---------- INPUT RECORDS

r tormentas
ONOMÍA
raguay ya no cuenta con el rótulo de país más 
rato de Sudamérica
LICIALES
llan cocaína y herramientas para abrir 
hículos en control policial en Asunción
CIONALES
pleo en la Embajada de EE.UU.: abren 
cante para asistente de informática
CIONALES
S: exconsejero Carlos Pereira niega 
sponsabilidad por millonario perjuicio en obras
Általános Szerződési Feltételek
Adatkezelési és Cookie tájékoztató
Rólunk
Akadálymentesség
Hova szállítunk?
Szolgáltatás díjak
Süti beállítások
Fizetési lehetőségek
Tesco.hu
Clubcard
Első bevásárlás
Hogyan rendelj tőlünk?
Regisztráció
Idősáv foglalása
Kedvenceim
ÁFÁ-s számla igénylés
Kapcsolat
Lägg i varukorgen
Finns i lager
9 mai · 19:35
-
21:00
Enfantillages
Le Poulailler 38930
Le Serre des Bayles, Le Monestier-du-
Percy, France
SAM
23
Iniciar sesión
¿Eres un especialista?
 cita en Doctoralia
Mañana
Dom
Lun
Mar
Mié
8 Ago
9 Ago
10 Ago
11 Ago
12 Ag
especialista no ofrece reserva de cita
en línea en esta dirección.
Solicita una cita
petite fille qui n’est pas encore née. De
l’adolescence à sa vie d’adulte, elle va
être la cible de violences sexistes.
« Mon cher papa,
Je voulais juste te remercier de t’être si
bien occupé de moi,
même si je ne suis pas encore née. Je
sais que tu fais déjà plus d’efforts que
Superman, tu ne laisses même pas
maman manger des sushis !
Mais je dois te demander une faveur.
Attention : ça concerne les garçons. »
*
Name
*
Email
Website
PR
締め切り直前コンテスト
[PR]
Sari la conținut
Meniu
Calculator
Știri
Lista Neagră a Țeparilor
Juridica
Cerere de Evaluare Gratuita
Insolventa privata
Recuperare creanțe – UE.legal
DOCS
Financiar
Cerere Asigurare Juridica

--------------------

§ **WORK ORDER**
Type out every row above again, character for character, keeping each one on its own line.

§ **FINAL ANSWER**
r tormentas
ONOMÍA
raguay ya no cuenta con el rótulo de país más 
rato de Sudamérica
LICIALES
llan cocaína y herramientas para abrir 
hículos en control policial en Asunción
CIONALES
pleo en la Embajada de EE.UU.: abren 
cante para asistente de informática
CIONALES
S: exconsejero Carlos Pereira niega 
sponsabilidad por millonario perjuicio en obras
Általános Szerződési Feltételek
Adatkezelési és Cookie tájékoztató
Rólunk
Akadálymentesség
Hova szállítunk?
Szolgáltatás díjak
Süti beállítások
Fizetési lehetőségek
Tesco.hu
Clubcard
Első bevásárlás
Hogyan rendelj tőlünk?
Regisztráció
Idősáv foglalása
Kedvenceim
ÁFÁ-s számla igénylés
Kapcsolat
Lägg i varukorgen
Finns i lager
9 mai · 19:35
-
21:00
Enfantillages
Le Poulailler 38930
Le Serre des Bayles, Le Monestier-du-
Percy, France
SAM
23
Iniciar sesión
¿Eres un especialista?
 cita en Doctoralia
Mañana
Dom
Lun
Mar
Mié
8 Ago
9 Ago
10 Ago
11 Ago
12 Ag
especialista no ofrece reserva de cita
en línea en esta dirección.
Solicita una cita
petite fille qui n’est pas encore née. De
l’adolescence à sa vie d’adulte, elle va
être la cible de violences sexistes.
« Mon cher papa,
Je voulais juste te remercier de t’être si
bien occupé de moi,
même si je ne suis pas encore née. Je
sais que tu fais déjà plus d’efforts que
Superman, tu ne laisses même pas
maman manger des sushis !
Mais je dois te demander une faveur.
Attention : ça concerne les garçons. »
*
Name
*
Email
Website
PR
締め切り直前コンテスト
[PR]
Sari la conținut
Meniu
Calculator
Știri
Lista Neagră a Țeparilor
Juridica
Cerere de Evaluare Gratuita
Insolventa privata
Recuperare creanțe – UE.legal
DOCS
Financiar
Cerere Asigurare Juridica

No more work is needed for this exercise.